It just seems to me that if a team was to create a massive amount of hand-made assembly routines with a style that resembled the usage of other instructions, maybe even using opcode-like byte structure for the parameters, those routines could be very durable, as much as the rest of native instructions, taking their logic to concise, minimal, optimized bits per routine.

They would just need to be routinely optimized as much as the instructions themselves. But if there is a part of the team that only works at the low level optimizations also with the intention to gain CPU-implementing technology (for hardware projects of theirs), then the high-level team would simply make the rest of the program, and if they know that something is too slow, they could easily direct hand-optimized assembly only to the most critical parts of the program, not necessarily to everything, and it could become more understandable just because of being in the context of something that urges optimization.

It seems to me that if it was possible to design an optimizing CPU, then it's possible for a good team to create optimized code where it's really needed. Not many things truly require brutal optimization, only the most specialized algorithms. The rest can be gradually improved over time. It could be an interesting platform to re-explore.

At least x86 assembly has been proven to be able to have portable code for 16, 32 and 64-bit as much as if it was C, so the possibility is there.
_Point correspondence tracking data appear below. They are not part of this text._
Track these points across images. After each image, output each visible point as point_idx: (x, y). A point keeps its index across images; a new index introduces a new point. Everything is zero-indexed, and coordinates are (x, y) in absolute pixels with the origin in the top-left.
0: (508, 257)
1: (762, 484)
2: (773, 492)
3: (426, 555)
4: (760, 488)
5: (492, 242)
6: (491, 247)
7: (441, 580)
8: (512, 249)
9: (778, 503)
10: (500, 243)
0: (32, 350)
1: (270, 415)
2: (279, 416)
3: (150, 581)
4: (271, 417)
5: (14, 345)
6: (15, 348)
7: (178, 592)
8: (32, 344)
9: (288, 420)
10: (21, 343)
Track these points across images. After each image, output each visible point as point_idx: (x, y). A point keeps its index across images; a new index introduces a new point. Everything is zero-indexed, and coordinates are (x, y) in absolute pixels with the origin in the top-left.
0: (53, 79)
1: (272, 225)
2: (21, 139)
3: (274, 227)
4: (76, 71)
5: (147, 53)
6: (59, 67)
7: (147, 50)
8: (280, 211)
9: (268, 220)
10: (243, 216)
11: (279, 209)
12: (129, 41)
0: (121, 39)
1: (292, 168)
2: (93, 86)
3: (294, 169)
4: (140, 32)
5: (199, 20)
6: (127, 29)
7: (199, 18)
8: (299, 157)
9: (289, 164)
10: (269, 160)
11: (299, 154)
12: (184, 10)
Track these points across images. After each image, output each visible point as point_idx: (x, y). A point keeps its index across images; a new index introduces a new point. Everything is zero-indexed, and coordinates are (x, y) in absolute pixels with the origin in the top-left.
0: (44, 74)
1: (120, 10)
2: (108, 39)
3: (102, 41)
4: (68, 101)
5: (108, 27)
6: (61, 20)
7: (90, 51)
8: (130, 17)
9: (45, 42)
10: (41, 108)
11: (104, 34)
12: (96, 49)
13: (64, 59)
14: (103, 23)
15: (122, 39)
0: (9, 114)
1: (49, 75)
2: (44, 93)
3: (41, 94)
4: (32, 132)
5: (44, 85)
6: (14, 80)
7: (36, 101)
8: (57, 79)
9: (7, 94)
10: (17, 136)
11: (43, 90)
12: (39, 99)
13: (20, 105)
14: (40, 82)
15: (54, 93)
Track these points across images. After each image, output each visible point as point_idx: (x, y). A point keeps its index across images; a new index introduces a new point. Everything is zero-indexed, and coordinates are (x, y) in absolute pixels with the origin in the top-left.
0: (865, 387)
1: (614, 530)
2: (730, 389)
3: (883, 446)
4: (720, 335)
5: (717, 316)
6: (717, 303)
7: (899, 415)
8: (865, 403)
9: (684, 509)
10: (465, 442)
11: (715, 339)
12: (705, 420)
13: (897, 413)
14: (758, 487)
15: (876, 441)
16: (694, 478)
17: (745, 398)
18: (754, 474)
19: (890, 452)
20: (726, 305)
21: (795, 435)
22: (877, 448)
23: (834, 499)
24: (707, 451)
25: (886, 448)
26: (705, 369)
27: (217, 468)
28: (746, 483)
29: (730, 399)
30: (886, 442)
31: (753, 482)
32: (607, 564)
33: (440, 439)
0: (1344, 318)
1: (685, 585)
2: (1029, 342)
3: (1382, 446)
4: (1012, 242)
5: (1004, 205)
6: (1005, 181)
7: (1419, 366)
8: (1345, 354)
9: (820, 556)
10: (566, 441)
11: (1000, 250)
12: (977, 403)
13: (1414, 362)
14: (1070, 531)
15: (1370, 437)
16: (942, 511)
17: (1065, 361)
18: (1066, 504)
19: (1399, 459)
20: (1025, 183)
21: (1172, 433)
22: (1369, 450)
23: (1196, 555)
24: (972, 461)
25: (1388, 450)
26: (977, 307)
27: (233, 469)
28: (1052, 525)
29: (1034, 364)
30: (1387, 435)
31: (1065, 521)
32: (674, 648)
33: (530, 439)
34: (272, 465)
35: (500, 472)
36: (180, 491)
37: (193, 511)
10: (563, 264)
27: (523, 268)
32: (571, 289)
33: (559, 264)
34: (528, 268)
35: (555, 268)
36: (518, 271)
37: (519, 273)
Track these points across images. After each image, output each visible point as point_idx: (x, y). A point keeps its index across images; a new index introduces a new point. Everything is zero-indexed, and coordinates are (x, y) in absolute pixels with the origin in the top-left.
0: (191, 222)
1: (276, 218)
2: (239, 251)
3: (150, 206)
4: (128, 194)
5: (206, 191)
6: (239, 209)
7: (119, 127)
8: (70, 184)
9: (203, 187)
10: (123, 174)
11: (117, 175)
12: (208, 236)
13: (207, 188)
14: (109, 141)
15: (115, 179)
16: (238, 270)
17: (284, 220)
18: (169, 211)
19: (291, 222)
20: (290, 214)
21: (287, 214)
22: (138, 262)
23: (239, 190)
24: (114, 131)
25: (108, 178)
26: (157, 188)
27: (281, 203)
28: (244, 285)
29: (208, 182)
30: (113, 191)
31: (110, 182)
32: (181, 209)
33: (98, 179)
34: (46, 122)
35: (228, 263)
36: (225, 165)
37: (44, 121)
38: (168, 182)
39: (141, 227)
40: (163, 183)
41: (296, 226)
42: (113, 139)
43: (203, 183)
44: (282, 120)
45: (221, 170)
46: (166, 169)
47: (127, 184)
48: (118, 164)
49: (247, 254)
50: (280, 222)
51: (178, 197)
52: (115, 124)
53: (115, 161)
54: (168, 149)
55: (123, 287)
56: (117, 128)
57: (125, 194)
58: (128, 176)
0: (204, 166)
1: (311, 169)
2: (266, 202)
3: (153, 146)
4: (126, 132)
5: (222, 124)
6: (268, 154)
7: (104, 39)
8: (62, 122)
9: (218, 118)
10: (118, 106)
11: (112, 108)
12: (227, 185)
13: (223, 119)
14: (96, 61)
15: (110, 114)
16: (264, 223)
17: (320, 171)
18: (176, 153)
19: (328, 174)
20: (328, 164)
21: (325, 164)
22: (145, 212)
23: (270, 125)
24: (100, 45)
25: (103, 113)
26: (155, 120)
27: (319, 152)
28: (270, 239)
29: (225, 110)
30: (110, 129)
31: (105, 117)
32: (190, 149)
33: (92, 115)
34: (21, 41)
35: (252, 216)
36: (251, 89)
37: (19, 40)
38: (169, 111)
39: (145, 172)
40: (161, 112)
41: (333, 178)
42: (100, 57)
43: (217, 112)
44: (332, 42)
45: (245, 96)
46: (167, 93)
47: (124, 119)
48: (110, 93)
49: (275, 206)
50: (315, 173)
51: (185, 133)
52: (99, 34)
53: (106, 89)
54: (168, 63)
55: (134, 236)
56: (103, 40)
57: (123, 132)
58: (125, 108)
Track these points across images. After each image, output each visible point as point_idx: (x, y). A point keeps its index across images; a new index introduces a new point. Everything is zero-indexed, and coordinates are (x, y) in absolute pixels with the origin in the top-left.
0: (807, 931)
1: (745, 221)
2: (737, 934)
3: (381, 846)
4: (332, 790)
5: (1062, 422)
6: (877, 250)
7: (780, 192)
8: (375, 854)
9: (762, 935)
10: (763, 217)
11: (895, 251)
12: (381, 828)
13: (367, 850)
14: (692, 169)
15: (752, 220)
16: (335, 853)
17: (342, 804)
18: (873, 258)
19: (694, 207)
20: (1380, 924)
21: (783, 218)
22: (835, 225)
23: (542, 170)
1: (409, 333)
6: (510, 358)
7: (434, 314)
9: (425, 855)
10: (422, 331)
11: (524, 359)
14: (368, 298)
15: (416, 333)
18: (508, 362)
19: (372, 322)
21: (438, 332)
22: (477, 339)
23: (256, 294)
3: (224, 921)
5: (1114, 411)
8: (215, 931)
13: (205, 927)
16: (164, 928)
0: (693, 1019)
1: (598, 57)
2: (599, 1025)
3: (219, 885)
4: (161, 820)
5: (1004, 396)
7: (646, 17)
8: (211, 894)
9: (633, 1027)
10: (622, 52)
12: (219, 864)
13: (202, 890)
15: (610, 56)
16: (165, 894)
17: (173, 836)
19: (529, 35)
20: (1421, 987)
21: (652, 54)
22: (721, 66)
And with the current bulk of software it would probably be beneficial to do this at least for making the machine execute a considerably shorter stream of code.

A compiler could be used to help them improve individual functions implementing additional software CPU instructions. Then they could document the optimizations back to assembly code. It could take as much as making a good emulator, but then the functions would be so clean that they could be reused as real instructions in other programs that use that same logic.

Probably the code that the compiler optimizes the most is the less optimal from the instructions point of view. So if there's code that cannot be reduced anymore, then it's optimal, it only needs to actually make sense for a program because the compiler could probably produce highly optimized code even for sources that make no sense at all.

By the way, for the assembly example it would probably be better not to use RET as a function, but just use those two instructions as normal code for a little more optimization. That and many other interesting code abbreviations are what I mean when I say that hand-optimized code would in the end always win over a compiler.

That's the sort of things that still make me wonder how programmers were so good to implement super-optimized games for the Atari 2600 like the 3D Tic-Tac-Toe. Nowadays, with all of the supercomputers (that's what they really are), optimizing compilers, high-level languages, nobody on the Internet has been able to reimplement another 3D Tic Tac Toe that is so hard to defeat as the original Atari 2600 game and in so little space, a perfect example of true optimization of the actual logic and its correctness and efficiency in less than 2 Kilobytes of 6507 and peripherals code. If it was done before, now it can more easily.